**TEXT:**
Digital playbooks exist, but most of them are built for coaches with $500 software subscriptions and a full staff. They are not built for the AAU coach who has eight kids, one assistant, and thirty minutes before practice. They are not built for the 16-year-old who wants to understand what their coach is drawing up but does not want to ask again.
Ball Knowledge fills that gap. Free. Animated. Built so anyone who touches a basketball can actually see what is happening.

This tool is not about identifying players. It is about deploying them.
You are not here to memorize who runs what in the NBA. You are here to understand the principles behind plays that work at every level, and then apply them to the people on your actual roster.
Your point guard is quick but not a scorer. Your center can step out to the three-point line. Your two guard moves without the ball better than anyone on the team. Ball Knowledge shows you the plays that take exactly those kinds of strengths and turn them into advantages the other team cannot stop.
That is what this is about. Your team. Your personnel. Your competitive edge.

The 5 plays in the playbook
Horns Set — Two bigs at the elbows, shooters in the corners, point guard working off a high screen. Forces the defense to pick a poison. Best for teams with versatile bigs who can either roll to the rim or step out and shoot.
Pistol — A dribble handoff into a drag screen. Creates a downhill attack in two seconds. Beats switching defenses and trapping guards because the ball changes hands before the defense can load up. Best for teams with a guard who attacks downhill.
Floppy — Two shooters curl off staggered screens in opposite directions at the same time. Whichever defender loses focus, that player gets an open look. Best for teams with multiple perimeter threats who move well without the ball.
Drag Screen — Early offense pick-and-roll before the defense is set. The trailing big sets the screen in transition, giving the point guard a step before the defense can recover. Best for teams that push pace and have a big who can run the floor.
Spain PnR — A high pick-and-roll with a back screen added on the roller's defender. Three things have to go right for the defense to stop it. At least one of them usually does not. Best for advanced teams with a big who can read the lob and a point guard who can make all three reads.

How to use Ball Knowledge
Step 1 — Enter your info. Add your name, email, team name if you have one, and whether you are a player, coach, or fan. Your access is free. No credit card. No subscription.
Step 2 — Build your roster. This is the part that makes the tool yours. Add all five players by position, name, and jersey number. Point guard through center. Your players will show up on the court as themselves, not generic markers. A coach can set this up for their actual team before a practice session and use it as a teaching tool on the spot.
Step 3 — Pick a play. Choose from the five plays in the playbook. Each one comes with a thumbnail preview so you can see what kind of movement it involves before you run it.
Step 4 — Hit Run Play. Watch your five players move through the play in real time with beat-by-beat coaching captions. See the screens set, the arrows drawn, the cuts made. Every phase of the play is labeled so you know exactly what is happening and when.

Step 5 — Slow it down. Hit the 0.5x button to run the play at half speed. This is where you study the timing. This is where you catch the second cut that happens while everyone is watching the ball. This is where plays make sense in a way that no whiteboard ever could.
Step 6 — Read the breakdown. Below the court, every play has a What is it card and a Why it works card. The first tells you the structure. The second tells you the defensive problem it creates and why it is difficult to guard. Understanding both is how basketball IQ actually builds.
Step 7 — Edit your roster anytime. Come back the next day before practice. Update the lineup. Try a different five. The tool saves your last roster so you are not starting from scratch every session.
More plays are coming. This is a living playbook.

**PROBLEMS TO WORK ON:**
(1) Copy everything in the Ball Knowledge text from "Step 4 — Hit" down to "IQ actually builds.", swapping "whiteboard" for "chalkboard".
(2) In the Ball Knowledge text, which play starts with a dribble handoff into a drag screen?
The records come from a different source than the text above.

**INFORMATION:**
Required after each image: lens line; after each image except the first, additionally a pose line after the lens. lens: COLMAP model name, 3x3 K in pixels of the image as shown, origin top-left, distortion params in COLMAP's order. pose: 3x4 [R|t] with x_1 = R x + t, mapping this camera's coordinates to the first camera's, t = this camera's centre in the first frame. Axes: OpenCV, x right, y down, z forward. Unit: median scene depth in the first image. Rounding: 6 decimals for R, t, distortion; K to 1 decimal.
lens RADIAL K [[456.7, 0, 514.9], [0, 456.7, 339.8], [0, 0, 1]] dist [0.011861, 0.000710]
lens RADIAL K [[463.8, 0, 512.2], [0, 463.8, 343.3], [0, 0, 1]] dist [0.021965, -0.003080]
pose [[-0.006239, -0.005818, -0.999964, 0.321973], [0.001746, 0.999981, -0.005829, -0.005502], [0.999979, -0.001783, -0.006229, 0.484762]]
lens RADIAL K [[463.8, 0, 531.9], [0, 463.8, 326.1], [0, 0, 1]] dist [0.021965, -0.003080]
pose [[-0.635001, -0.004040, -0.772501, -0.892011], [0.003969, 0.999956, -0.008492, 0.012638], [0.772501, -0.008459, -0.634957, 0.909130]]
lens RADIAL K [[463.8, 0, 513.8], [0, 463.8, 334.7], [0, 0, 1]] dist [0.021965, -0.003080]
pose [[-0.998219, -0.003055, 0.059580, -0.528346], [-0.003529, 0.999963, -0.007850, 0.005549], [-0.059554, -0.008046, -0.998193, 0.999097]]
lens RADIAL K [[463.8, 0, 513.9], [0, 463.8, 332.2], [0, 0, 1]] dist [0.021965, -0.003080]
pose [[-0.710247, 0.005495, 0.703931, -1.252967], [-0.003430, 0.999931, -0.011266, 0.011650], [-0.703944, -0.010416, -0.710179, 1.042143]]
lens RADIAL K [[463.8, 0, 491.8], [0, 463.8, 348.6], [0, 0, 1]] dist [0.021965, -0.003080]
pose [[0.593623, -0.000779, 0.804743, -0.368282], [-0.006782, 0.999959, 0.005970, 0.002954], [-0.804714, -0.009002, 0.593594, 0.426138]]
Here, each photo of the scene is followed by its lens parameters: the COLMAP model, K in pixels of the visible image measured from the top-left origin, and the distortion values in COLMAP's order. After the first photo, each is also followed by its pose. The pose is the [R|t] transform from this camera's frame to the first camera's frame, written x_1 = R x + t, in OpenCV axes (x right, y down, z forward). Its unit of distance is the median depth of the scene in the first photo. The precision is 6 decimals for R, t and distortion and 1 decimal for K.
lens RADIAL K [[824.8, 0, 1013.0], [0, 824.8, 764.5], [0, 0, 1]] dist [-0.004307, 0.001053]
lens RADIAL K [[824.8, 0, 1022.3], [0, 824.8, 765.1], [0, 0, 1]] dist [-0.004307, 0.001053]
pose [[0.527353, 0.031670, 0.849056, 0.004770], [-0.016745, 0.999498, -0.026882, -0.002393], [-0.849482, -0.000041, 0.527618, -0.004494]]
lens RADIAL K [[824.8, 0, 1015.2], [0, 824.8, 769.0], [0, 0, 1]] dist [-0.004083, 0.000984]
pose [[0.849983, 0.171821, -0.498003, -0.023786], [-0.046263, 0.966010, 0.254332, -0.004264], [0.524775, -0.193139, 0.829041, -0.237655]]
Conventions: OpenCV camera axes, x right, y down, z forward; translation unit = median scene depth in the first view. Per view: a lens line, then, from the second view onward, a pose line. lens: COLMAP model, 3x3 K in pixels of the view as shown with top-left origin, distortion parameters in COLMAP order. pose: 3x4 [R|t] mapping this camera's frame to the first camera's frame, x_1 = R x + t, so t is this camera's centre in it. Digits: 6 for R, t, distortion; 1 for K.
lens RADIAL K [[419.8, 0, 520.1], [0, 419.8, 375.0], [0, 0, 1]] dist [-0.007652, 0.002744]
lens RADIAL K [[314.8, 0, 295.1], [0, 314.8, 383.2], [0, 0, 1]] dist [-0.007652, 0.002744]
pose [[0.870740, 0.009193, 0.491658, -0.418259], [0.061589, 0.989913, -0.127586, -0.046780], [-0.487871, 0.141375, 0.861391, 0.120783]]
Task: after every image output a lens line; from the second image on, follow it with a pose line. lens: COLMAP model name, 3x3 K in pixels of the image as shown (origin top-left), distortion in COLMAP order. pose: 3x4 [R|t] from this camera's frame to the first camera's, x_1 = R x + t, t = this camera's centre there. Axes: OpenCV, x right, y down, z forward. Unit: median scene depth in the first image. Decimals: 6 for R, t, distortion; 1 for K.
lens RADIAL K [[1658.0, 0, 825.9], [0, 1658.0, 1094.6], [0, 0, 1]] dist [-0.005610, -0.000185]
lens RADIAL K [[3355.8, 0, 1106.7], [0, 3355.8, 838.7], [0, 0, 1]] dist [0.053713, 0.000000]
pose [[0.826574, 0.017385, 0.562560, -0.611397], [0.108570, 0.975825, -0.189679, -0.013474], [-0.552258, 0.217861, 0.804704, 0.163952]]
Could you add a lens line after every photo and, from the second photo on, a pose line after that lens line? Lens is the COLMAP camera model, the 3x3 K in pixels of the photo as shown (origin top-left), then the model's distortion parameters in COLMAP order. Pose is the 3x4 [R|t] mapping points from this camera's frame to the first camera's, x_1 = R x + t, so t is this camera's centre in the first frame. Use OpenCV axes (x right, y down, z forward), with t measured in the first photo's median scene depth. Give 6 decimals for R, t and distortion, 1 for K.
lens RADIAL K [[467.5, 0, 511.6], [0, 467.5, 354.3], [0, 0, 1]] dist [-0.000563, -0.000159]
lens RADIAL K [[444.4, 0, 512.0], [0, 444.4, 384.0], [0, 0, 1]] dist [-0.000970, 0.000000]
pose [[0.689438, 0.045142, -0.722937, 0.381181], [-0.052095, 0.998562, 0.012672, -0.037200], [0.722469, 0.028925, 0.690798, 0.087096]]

**EXPECTED OUTPUTS:**
(1)
Step 4 — Hit Run Play. Watch your five players move through the play in real time with beat-by-beat coaching captions. See the screens set, the arrows drawn, the cuts made. Every phase of the play is labeled so you know exactly what is happening and when.

Step 5 — Slow it down. Hit the 0.5x button to run the play at half speed. This is where you study the timing. This is where you catch the second cut that happens while everyone is watching the ball. This is where plays make sense in a way that no chalkboard ever could.
Step 6 — Read the breakdown. Below the court, every play has a What is it card and a Why it works card. The first tells you the structure. The second tells you the defensive problem it creates and why it is difficult to guard. Understanding both is how basketball IQ actually builds.

(2) Pistol